= Exercise goal =
Scan the records for "with". Report each line that includes it.

= Given records =
◇ ◇ ◇

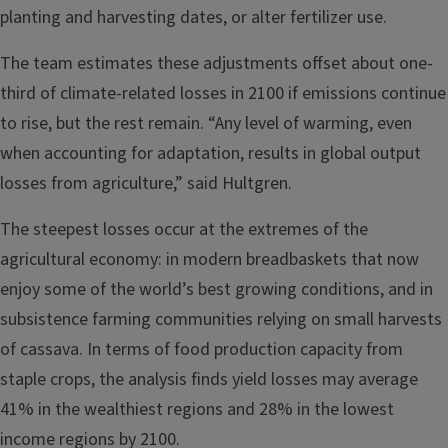
planting and harvesting dates, or alter fertilizer use.
The team estimates these adjustments offset about one-
third of climate-related losses in 2100 if emissions continue
to rise, but the rest remain. “Any level of warming, even
when accounting for adaptation, results in global output
losses from agriculture,” said Hultgren.
The steepest losses occur at the extremes of the
agricultural economy: in modern breadbaskets that now
enjoy some of the world’s best growing conditions, and in
subsistence farming communities relying on small harvests
of cassava. In terms of food production capacity from
staple crops, the analysis finds yield losses may average
41% in the wealthiest regions and 28% in the lowest
income regions by 2100.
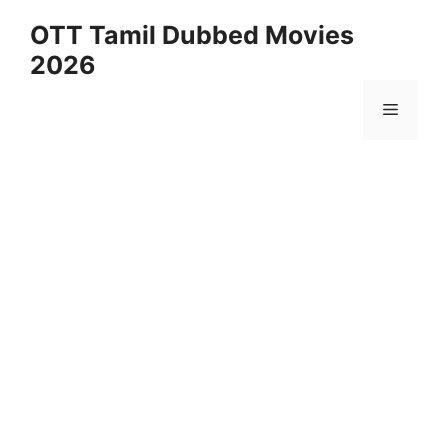
Skip
OTT Tamil Dubbed Movies
to
2026
content
Menu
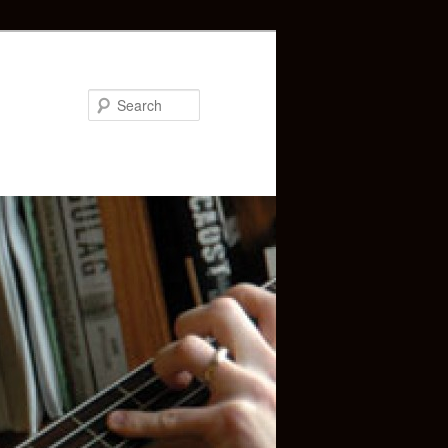
Search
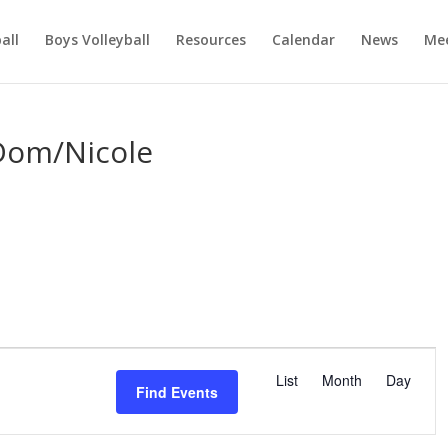
ball
Boys Volleyball
Resources
Calendar
News
Mee
Dom/Nicole
E
v
List
Month
Day
Find Events
e
n
t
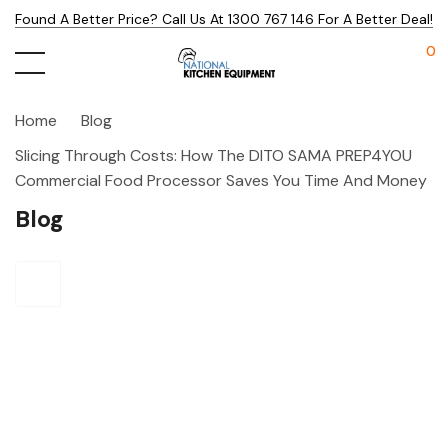
Found A Better Price? Call Us At 1300 767 146 For A Better Deal!
0
Home
Blog
Slicing Through Costs: How The DITO SAMA PREP4YOU
Commercial Food Processor Saves You Time And Money
Blog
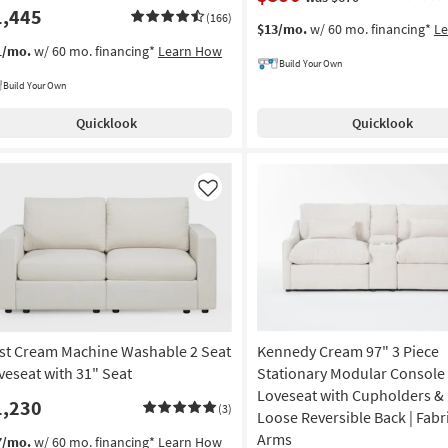
1,445
(166)
$13/mo.
w/ 60 mo. financing*
L
1/mo.
w/ 60 mo. financing*
Learn How
Build Your Own
Build Your Own
Quicklook
Quicklook
Like
st Cream Machine Washable 2 Seat
Kennedy Cream 97" 3 Piece
veseat with 31" Seat
Stationary Modular Console
Loveseat with Cupholders & 
1,230
(3)
Loose Reversible Back | Fabri
Arms
7/mo.
w/ 60 mo. financing*
Learn How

◇ ◇ ◇

= Answer space =
veseat with 31" Seat
Loveseat with Cupholders & 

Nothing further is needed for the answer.